You have to make the decision about what you can afford and the value of that purchase to your photography. If you decide to pay for content from more than one source on a monthly basis, explore similarities and differences to ensure that for the most part, you receive different content from each.

You should also exercise caution in attending workshops that may vary in price from less than $100 to well over $1000 and that’s before adding the expense of hotel and travel if the workshop isn’t local. Again, ask yourself what attending the conference will bring to your photography. If it’s a workshop by a mentor with the chance to work and speak one-on-one, its value may be priceless.

A few final points:

  1. Look for sales. Throughout the year, particularly around holidays and national or international photography conferences, content goes on sale for a few hours to a few days. It’s a great opportunity to purchase content at a discounted price especially of it’s content you’ve been eyeing. Creative Live sometimes has pop-up sales offering significantly discounted prices for a few hours.
  2. Don’t be afraid to email someone at a company or a provider and ask if there are any discounts available. All they can do is say no. I’ve found that content providers are willing to provide a discount to get their products on the hands of photographers.
  3. This is related to #2. If you are a student in a photography program,  be it certificate program or a degree program, or you are studying an art medium other than photography you may qualify for a discount. You will only need provide ID and documentation of enrollment.
  4. Creative Live often has 24 hr broadcasts of some of their content.
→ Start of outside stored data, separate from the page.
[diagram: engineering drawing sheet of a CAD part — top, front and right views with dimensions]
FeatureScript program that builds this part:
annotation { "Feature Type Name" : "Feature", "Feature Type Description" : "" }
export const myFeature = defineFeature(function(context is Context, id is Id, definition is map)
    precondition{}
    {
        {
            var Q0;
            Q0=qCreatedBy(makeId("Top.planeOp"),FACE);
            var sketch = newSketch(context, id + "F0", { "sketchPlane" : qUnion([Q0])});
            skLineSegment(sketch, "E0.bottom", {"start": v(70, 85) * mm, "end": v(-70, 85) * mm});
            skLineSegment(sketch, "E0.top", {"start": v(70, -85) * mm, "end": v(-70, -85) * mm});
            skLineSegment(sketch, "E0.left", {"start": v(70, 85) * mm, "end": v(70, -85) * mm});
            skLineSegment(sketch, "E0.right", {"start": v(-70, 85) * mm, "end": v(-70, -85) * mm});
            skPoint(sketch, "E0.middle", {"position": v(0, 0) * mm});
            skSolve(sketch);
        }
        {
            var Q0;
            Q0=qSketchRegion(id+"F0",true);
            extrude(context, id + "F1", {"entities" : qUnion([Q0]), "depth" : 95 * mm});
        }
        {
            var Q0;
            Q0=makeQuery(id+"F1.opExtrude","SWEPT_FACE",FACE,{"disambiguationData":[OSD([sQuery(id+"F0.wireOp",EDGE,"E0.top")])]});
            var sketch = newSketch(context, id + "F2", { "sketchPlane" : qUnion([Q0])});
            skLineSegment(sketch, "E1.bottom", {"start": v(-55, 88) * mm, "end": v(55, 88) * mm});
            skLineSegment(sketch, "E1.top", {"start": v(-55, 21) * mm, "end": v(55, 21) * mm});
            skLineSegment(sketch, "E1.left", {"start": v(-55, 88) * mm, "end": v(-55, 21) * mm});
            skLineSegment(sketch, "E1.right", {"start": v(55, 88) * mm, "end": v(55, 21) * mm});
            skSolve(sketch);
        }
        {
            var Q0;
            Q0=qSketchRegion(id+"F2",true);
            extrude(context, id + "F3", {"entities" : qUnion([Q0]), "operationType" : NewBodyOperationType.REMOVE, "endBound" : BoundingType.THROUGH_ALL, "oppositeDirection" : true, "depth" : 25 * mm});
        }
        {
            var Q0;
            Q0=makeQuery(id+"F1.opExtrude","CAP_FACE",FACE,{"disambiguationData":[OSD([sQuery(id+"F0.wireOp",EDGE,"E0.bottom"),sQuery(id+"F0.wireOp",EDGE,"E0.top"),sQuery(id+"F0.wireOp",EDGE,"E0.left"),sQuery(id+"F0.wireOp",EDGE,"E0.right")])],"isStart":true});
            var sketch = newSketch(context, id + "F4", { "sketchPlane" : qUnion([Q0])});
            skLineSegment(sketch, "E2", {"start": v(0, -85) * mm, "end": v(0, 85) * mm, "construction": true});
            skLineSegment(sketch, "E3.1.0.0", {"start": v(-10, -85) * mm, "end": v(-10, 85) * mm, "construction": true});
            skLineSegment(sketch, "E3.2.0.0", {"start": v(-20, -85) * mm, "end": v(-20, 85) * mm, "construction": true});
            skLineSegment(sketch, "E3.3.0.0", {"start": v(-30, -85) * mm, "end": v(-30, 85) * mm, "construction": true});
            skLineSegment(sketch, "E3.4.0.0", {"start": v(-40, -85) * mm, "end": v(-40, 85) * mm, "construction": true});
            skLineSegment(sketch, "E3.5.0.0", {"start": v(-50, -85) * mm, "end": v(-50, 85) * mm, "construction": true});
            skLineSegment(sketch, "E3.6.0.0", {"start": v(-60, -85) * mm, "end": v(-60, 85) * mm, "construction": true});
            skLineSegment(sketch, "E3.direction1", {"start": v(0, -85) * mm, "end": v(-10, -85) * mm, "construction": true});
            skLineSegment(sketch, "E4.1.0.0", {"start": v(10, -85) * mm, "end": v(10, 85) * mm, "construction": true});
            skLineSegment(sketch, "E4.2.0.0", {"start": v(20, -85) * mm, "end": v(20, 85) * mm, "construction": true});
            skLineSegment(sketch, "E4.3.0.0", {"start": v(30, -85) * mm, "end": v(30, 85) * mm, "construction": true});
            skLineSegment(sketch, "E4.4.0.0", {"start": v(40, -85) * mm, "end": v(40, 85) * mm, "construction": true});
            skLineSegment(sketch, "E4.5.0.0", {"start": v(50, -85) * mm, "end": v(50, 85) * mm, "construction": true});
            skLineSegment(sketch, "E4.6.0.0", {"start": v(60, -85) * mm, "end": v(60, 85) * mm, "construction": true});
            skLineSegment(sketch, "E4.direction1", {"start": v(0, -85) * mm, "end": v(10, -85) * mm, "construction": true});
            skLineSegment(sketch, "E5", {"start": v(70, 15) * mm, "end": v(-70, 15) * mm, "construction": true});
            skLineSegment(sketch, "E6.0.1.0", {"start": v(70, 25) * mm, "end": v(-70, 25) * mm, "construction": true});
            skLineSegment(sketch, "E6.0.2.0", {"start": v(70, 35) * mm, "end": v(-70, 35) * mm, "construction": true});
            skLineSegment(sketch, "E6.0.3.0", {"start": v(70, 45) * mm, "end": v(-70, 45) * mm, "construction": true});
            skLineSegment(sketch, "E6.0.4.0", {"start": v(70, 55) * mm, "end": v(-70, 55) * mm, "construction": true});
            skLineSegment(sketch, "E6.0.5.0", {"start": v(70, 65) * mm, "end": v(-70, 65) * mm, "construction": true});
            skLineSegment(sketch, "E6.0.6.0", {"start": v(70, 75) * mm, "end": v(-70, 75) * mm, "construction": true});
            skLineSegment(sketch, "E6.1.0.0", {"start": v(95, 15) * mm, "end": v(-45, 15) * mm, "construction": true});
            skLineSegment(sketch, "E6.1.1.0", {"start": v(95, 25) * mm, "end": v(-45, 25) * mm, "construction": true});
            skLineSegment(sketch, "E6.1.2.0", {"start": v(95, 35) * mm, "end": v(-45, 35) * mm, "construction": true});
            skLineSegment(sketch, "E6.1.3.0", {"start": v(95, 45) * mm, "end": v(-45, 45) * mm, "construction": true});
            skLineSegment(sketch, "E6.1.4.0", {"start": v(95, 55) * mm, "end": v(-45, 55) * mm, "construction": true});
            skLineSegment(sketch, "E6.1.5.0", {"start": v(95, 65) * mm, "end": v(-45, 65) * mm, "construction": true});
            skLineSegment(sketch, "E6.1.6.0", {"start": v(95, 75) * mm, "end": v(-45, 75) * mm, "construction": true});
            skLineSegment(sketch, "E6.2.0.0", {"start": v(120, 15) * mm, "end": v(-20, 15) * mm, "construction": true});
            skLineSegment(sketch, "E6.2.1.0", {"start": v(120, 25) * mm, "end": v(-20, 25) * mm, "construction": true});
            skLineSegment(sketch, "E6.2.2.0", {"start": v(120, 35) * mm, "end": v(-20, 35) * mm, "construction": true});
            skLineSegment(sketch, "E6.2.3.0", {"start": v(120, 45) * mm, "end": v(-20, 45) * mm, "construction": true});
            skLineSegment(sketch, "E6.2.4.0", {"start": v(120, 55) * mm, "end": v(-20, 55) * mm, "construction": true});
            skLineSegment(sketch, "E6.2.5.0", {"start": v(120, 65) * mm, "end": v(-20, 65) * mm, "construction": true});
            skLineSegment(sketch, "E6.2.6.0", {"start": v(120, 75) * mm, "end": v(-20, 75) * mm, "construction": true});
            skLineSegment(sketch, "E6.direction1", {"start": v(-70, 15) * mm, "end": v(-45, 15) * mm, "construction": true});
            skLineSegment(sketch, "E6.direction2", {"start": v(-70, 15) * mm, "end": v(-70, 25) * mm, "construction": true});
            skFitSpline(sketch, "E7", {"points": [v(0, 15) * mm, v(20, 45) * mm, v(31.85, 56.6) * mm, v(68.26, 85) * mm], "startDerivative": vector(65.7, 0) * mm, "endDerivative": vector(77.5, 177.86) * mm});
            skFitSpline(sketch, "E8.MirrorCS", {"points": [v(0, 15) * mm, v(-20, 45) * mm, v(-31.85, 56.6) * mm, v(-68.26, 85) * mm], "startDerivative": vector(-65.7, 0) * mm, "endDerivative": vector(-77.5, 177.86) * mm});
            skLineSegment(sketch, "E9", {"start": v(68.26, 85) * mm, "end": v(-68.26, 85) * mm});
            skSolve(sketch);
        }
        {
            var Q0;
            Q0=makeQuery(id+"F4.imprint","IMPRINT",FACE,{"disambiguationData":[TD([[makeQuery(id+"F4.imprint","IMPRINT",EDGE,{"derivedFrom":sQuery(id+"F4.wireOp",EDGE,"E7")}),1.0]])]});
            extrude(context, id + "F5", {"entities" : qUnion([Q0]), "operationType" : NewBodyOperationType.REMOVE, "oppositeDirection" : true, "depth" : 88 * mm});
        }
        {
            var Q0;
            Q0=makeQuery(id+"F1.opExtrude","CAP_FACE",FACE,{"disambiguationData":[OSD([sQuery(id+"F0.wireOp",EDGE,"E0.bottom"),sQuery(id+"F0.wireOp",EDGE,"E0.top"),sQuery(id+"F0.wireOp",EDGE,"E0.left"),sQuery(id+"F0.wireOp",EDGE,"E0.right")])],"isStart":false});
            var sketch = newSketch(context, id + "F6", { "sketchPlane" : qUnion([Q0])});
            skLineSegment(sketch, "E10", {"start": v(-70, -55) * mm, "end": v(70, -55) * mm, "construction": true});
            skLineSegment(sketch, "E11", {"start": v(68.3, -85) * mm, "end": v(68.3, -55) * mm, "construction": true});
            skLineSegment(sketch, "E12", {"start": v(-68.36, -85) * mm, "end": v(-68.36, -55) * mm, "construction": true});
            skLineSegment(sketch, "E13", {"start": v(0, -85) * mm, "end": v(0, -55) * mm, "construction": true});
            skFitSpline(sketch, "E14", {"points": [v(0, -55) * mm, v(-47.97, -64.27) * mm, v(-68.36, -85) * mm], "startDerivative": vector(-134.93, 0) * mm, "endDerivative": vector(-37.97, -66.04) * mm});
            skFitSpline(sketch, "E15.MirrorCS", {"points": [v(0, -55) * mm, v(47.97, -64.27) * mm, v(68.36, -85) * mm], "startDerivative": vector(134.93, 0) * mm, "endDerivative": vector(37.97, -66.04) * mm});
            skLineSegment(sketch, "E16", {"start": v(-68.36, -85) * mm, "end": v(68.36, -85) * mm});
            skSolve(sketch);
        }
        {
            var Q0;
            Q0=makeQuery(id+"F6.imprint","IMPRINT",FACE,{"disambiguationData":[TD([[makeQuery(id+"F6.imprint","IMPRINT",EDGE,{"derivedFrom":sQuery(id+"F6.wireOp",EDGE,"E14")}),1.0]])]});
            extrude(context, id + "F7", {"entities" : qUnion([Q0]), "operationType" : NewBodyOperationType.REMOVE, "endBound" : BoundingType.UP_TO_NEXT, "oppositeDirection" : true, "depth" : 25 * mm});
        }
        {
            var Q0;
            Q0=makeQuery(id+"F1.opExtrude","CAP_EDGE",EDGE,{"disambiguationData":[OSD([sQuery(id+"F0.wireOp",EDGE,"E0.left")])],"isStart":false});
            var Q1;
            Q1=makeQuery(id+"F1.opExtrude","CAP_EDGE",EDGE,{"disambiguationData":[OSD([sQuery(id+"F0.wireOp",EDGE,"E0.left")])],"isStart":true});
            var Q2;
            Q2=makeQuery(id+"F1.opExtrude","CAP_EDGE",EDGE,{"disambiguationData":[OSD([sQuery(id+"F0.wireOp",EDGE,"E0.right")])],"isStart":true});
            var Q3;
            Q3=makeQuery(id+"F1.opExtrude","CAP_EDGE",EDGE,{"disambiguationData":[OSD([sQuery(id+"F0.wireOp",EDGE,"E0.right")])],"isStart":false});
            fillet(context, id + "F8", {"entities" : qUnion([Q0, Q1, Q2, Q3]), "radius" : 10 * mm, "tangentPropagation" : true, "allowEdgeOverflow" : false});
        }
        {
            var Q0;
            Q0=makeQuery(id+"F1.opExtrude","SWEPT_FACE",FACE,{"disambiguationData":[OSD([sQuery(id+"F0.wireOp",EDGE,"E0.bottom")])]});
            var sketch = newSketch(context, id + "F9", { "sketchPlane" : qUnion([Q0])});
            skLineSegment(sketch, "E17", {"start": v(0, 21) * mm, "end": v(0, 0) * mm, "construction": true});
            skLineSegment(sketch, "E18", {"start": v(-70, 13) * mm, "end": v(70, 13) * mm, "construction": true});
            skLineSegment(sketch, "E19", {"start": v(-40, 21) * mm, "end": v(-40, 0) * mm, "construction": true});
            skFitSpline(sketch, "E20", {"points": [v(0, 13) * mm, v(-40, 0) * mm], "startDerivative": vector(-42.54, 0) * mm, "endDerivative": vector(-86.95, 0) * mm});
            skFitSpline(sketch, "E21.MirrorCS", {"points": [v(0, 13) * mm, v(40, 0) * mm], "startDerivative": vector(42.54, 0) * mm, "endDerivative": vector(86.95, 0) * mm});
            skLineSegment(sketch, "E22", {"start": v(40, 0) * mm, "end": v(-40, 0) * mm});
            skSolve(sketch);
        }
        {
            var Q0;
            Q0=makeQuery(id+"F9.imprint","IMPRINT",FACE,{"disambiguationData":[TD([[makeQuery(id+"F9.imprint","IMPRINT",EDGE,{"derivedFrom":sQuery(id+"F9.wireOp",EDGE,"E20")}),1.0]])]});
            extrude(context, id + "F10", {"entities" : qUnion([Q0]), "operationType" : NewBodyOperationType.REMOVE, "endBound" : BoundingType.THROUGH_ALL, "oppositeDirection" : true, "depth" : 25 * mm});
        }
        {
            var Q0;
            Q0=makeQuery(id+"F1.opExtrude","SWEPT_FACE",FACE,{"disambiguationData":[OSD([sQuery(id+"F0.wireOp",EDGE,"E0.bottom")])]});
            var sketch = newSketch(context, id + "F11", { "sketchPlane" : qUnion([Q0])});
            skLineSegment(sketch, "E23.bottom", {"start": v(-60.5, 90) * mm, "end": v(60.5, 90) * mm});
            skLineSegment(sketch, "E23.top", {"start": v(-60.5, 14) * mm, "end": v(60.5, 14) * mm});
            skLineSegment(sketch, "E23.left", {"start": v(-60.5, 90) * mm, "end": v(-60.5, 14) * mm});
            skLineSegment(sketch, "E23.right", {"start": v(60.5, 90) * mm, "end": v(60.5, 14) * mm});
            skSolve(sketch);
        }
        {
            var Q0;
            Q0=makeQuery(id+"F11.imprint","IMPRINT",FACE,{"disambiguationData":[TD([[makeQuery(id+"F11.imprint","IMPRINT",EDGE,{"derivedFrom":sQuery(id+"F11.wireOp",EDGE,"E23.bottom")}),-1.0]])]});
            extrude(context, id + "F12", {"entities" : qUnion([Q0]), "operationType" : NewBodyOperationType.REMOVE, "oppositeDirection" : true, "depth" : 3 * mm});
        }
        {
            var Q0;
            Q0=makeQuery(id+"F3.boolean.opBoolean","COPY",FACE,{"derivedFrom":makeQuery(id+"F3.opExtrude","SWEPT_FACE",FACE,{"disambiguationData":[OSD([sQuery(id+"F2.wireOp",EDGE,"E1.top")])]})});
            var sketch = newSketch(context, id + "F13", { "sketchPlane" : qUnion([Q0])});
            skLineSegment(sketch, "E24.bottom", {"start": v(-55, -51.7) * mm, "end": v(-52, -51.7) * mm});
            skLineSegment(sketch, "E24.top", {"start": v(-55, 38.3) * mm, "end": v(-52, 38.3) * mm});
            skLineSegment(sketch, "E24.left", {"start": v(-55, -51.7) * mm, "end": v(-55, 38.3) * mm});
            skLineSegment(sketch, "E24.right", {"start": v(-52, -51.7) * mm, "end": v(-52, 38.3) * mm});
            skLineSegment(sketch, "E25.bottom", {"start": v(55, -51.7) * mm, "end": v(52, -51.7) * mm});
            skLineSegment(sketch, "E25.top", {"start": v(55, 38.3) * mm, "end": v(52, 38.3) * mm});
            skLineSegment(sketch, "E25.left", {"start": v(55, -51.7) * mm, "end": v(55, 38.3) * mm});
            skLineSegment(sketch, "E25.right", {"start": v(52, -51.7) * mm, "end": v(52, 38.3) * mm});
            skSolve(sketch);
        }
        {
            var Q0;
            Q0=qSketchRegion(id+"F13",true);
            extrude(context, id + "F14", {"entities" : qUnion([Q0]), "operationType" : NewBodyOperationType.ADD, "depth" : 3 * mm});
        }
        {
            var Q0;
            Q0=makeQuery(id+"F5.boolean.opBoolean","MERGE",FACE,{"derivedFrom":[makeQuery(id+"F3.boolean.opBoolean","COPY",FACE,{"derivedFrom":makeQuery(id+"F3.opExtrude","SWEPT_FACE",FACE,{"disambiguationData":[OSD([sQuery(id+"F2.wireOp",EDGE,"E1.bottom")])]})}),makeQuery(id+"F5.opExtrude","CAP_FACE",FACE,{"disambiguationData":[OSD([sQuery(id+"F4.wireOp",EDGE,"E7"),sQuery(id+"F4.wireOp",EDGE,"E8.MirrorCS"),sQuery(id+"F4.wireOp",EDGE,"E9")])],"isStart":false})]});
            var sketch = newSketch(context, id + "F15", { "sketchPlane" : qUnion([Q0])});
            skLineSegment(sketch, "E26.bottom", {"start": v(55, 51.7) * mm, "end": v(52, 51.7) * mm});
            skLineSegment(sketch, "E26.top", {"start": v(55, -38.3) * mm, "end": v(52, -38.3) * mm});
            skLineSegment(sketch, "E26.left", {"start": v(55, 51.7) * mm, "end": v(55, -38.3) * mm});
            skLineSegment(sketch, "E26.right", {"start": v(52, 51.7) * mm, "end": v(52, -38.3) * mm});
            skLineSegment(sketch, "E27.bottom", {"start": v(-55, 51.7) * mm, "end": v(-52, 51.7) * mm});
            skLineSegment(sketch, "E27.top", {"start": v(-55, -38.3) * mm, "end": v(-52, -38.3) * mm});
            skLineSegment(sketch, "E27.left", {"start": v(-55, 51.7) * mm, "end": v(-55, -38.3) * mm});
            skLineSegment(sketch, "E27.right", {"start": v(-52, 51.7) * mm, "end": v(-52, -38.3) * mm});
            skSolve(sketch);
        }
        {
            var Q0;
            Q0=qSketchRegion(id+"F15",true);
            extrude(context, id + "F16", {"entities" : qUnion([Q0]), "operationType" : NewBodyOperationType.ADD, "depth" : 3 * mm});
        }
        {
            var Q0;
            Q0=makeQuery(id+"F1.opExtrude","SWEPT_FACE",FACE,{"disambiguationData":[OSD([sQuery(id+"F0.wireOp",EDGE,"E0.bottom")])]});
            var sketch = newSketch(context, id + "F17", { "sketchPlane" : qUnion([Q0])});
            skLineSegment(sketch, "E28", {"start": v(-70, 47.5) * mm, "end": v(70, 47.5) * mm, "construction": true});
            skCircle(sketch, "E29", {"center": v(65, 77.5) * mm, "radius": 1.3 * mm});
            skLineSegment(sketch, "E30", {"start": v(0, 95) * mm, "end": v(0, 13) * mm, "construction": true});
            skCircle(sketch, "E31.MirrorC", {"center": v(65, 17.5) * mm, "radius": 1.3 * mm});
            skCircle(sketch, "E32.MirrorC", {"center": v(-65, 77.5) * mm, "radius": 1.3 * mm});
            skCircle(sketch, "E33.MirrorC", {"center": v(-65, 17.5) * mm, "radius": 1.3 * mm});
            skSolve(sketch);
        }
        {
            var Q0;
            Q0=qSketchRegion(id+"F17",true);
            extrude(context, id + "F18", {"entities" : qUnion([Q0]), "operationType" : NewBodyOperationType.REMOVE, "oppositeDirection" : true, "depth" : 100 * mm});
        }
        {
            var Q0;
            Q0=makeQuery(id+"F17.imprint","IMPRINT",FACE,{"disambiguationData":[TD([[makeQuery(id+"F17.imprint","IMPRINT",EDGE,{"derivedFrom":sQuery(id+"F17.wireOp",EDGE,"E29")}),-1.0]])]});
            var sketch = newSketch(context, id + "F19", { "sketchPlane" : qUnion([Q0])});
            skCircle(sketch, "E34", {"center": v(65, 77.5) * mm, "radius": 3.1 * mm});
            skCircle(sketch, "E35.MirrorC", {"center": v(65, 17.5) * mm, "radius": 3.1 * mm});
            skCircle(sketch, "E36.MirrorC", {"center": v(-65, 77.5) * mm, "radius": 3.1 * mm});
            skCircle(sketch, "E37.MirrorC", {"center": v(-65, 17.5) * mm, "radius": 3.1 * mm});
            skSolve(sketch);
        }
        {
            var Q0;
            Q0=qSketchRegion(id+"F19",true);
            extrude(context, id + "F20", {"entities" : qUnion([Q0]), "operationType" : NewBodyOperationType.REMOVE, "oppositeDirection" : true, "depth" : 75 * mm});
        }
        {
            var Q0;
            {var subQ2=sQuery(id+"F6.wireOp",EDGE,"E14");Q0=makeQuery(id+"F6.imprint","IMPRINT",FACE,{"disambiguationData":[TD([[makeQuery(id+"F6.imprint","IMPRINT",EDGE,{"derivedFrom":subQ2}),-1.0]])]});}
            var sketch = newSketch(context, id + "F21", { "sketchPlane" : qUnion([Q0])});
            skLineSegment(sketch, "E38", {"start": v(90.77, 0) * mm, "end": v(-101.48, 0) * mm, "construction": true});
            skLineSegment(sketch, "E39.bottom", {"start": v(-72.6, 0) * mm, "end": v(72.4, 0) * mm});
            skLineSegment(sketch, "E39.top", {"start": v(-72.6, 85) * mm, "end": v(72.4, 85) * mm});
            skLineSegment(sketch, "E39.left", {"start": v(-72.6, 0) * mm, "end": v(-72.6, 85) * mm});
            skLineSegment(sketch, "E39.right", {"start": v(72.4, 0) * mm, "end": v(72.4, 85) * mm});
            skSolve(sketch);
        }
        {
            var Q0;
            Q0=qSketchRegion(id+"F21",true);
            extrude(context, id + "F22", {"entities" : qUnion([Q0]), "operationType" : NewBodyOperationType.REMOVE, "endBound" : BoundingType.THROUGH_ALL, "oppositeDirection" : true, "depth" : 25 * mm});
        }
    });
This is a great way to get a preview or if you have the time, to watch a significant amount of content without having to pay.

Quality photography instructors can make the difference in how fast and how well we learn the skills and the science of photography. A mentor–personal, online, or by just following their work, can help us become the artists we aspire to be. I hope you have mentor. If not, find a photographer who speaks to you and your art, and listen and learn.